Transplants of beech, Fagus sylvatica, L. were planted in 1 m plastic tubes containing a mixture of peat and grit and sunk into the ground inside open-top chambers at a site in southern Britain. Chambers were ventilated with either charcoal-filtered or unfiltered air and water was withheld from half of the trees within each chamber. The influence of air quality on the growth and development of roots and interactions between air quality and drought were investigated. During May and June 1988 the growth of fine (diameter < 1.5 mm) and large roots (diameter > 1.5 m) was not significantly altered by air quality. A destructive harvest conducted in July revealed that trees exposed to ambient pollution had significantly longer roots (P < 0.05) compared with trees grown in filtered air, despite slightly less root dry weight (not statistically significant). Specific root length (SRL, root length per unit root dry weight) was also significantly larger (P < 0.05) for trees grown in the unfiltered chambers and exposed to pollution, suggesting a root system which was not only longer but also consisted of thinner roots, compared with the roots of trees grown in clean air. The effects of pollution were more pronounced for roots in the lower half of the 1 m profile.
During August 1988, water was withheld from half of the trees within each chamber. Well-watered trees exposed to unfiltered air had significantly less root dry weight (P < 0.05) compared with well-watered trees grown in filtered air, although root length and SRL were both greater for trees grown in unfiltered air compared with those grown in filtered air. Again the effects were more pronounced lower in the root profile.
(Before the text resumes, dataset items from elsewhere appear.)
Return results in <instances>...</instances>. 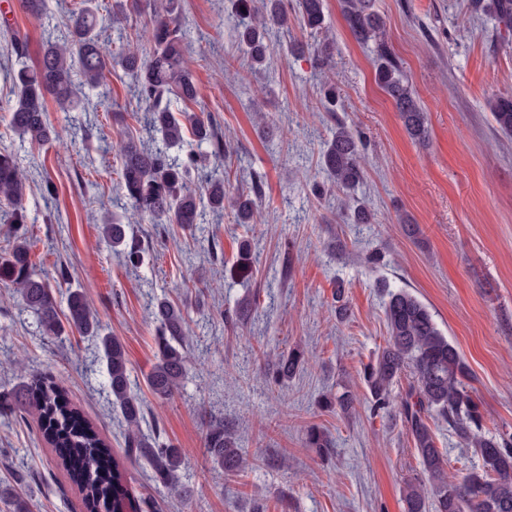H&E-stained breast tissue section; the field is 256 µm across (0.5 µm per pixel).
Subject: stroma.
<instances>
[{"label": "stroma", "instance_id": "obj_1", "mask_svg": "<svg viewBox=\"0 0 512 512\" xmlns=\"http://www.w3.org/2000/svg\"><path fill=\"white\" fill-rule=\"evenodd\" d=\"M189 31L185 49L197 107L211 116L232 152L224 162L231 190L260 181V221L236 223L232 210L201 207L196 224H153L132 214L120 189L119 129L151 133L129 77L108 74L109 106L46 115L58 138L19 143L5 115L13 97L10 39L26 41L35 66L49 30L68 21L70 0H47L37 19L20 5L0 10V149L13 151L29 177L24 229L35 271L56 288L81 290L107 332L125 346L144 433L181 449L184 495L153 481L143 463L125 461L124 423L103 389L106 365L91 340L44 337L12 289L0 285V390L20 380L15 361L61 383L69 400L124 461L129 484L153 512H404L402 489L421 466L400 420L372 416L362 369L387 336V288L423 302L472 369L490 430L512 432V138L495 132L487 107L512 94V35L475 17L461 24L468 0H374L385 39L428 118L425 143L412 141L393 101L375 80L373 54L352 36L339 0H325L336 43L326 76L339 99L320 110L321 83L311 50L292 51L297 21L270 36L266 65L246 68L230 0H180ZM343 120L368 144L365 181L355 195L374 214L348 223L342 194L328 186L320 156ZM51 179L55 195L43 190ZM111 212L142 248L125 264L101 234ZM410 216L421 241L399 226ZM249 241L250 281L236 257ZM347 313L337 319L333 293ZM187 304L192 330L189 375L171 399H155L146 377L155 361L156 299ZM300 350L304 362L285 384L266 377L268 362ZM350 392L354 407L322 408ZM223 418L249 462L226 476L204 455L206 425ZM331 439L329 455L305 445L308 427ZM449 479L479 468L447 424L437 428ZM25 477L33 512H85L82 496L44 440L36 413L0 424V482Z\"/></svg>", "mask_w": 512, "mask_h": 512}]
</instances>
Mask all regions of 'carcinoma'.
<instances>
[{"label": "carcinoma", "mask_w": 512, "mask_h": 512, "mask_svg": "<svg viewBox=\"0 0 512 512\" xmlns=\"http://www.w3.org/2000/svg\"><path fill=\"white\" fill-rule=\"evenodd\" d=\"M143 25L135 36L153 46L143 55L134 40L123 33L121 17H103L99 0H80L70 12L67 32L50 37L39 63L22 64L13 73L15 101L8 109V125L22 142L43 145L53 138L46 123V97L62 111L78 107L71 74L79 66L82 83L109 99L106 74L119 67L135 79L138 99L147 106V124L160 135L154 146L128 138L121 142L120 186L134 212L159 224L195 223L200 201L222 211L229 207L240 224H255L260 218L254 199L226 191L224 158L229 147L218 135L212 119L196 113L198 90L184 57L186 29L173 0H145ZM238 42L256 66L270 52L266 41L271 27L288 28V0H266L256 12L252 0H235ZM341 13L354 39L372 48L376 81L395 102L408 135L417 141L427 137L426 113L407 75L391 52L384 35V22L373 10L372 0H340ZM295 17L307 34L315 37L326 29L324 0H296ZM471 12L492 20L496 30L512 33V0H471ZM117 25L118 47L105 52L98 39V26ZM334 44L318 43L316 67L333 61ZM183 108L172 111V102ZM499 131L512 136V94L488 100ZM192 134L200 150L182 158L180 148ZM365 141L356 130L336 120V130L326 143L321 166L336 189L348 194L364 179L362 165ZM210 168L196 182L193 171ZM27 175L15 155L0 150V219L7 224H24L23 207ZM102 233L113 248L121 247L130 262L139 259V243L128 237L123 224L103 219ZM0 283L14 289L22 305L36 318L42 334L60 339L66 331L94 338L103 352L109 394L126 423L124 454L130 461L147 464L154 478L171 490L180 491L179 471L183 460L179 449L141 431L143 410L131 389L127 353L121 342L105 332L89 309L84 294L71 290L67 314L60 315L50 282L36 277L31 245L19 236L0 253ZM384 315L387 340L373 361L364 367L363 380L370 393V410L375 416H395L402 422L420 460L424 479L409 482L403 489L405 512H512V433L490 431L480 409L473 374L433 319L428 308L405 289L387 290ZM157 322V356L147 375L149 390L159 399L172 397L187 371L186 346L190 328L184 310L163 298L154 307ZM300 353L291 350L272 363V378L280 382L293 375ZM411 380L399 393L393 387L405 372ZM35 410L40 431L67 469L71 482L82 495L86 512H144L147 499H135L126 485L120 462L98 431L68 400L62 386L38 373H31L5 397H0V415L21 417ZM448 430L463 448H472L482 466L458 481L448 480L445 452L438 447L436 422ZM309 448L330 451L332 442L316 426L307 430ZM206 454L227 475L244 472L247 460L224 419L214 418L205 435ZM0 503L6 512H32L31 499L21 488L0 484Z\"/></svg>", "instance_id": "cac0c4a2"}]
</instances>
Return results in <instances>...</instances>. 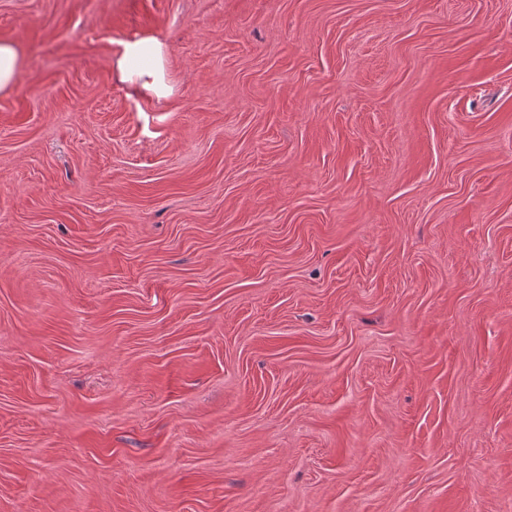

Withholding water resulted in less root length being produced irrespective of air quality treatment, suggesting that trees exposed to pollution would not necessarily be more susceptible to drought-stress. Root length was also measured non-destructively in 1989 and again trees grown in unfiltered air had longer fine and large roots, compared with those grown in filtered air.
These results illustrate the importance of measuring root length to complement estimates of dry weight, which may not be the best indicator of root function. The production of longer, thinner roots may be an important mechanism to compensate for reduced carbon allocation to, and dry matter accumulation by roots of trees exposed to pollution.